* [TASK GOAL]
Rewrite all the rows below, switching "tallest" to "highest" and changing nothing else. Leave the pictures out.

* [RECORDS SUPPLIED]
== Segment start ==

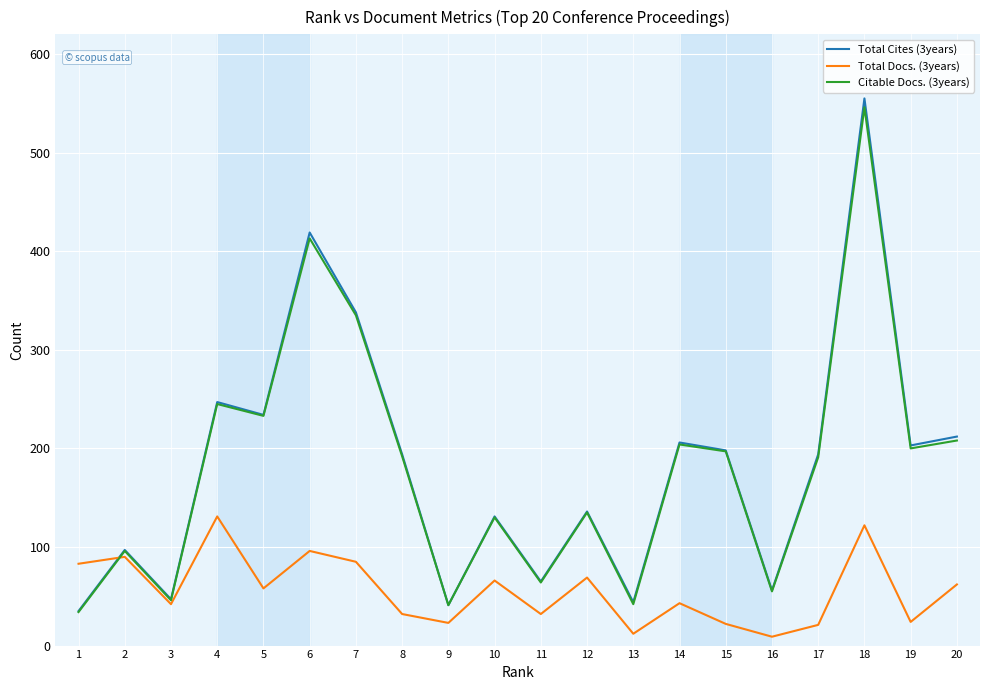

What is the sum of all Total Docs. (3years) values?

1122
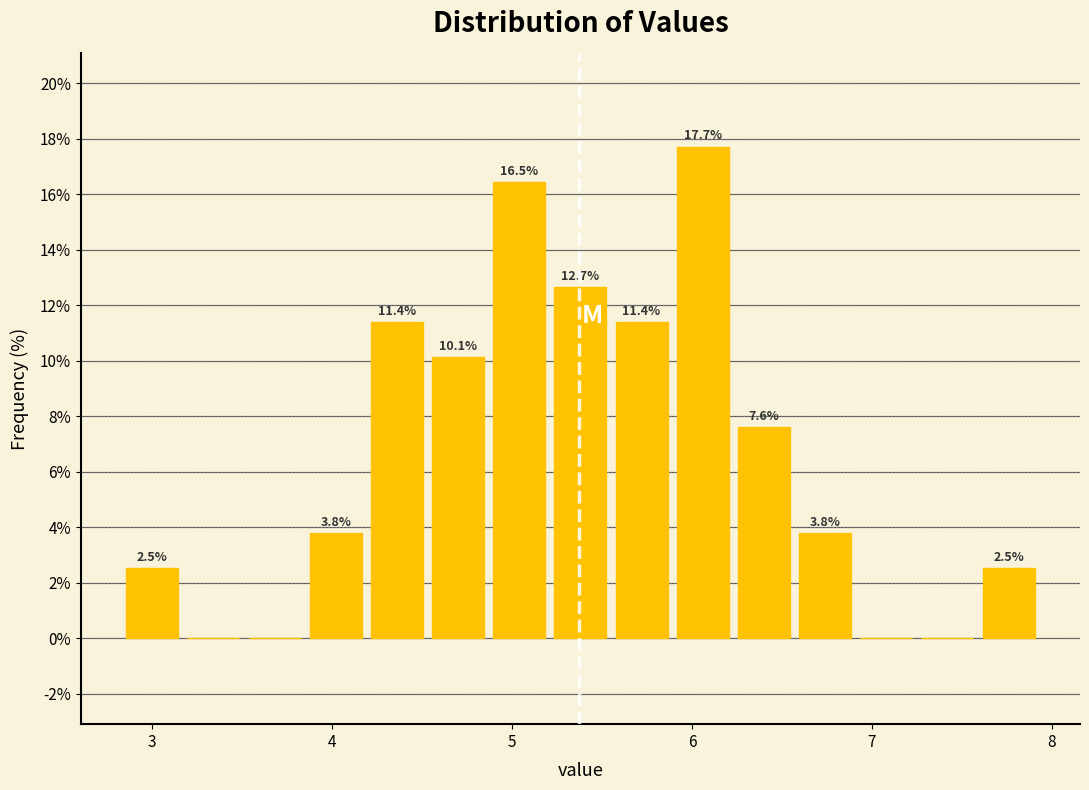

Around what value on the x-axis is the tallest bar? Give the approximate position of its centre, as read against the axis.

6.1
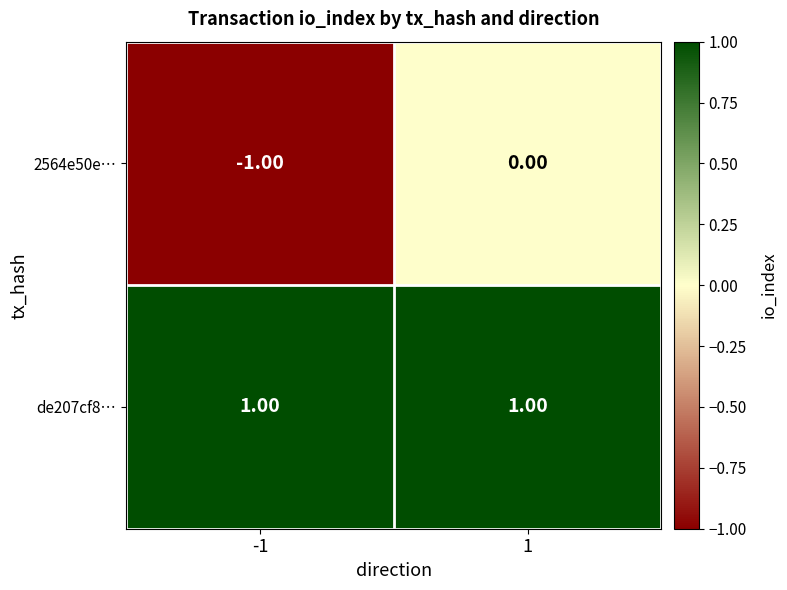

Which series changed the most between -1 and 1?

2564e50e…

== Segment end ==

* [WRITTEN ANSWER]
What is the sum of all Total Docs. (3years) values?

1122

Around what value on the x-axis is the highest bar? Give the approximate position of its centre, as read against the axis.

6.1

Which series changed the most between -1 and 1?

2564e50e…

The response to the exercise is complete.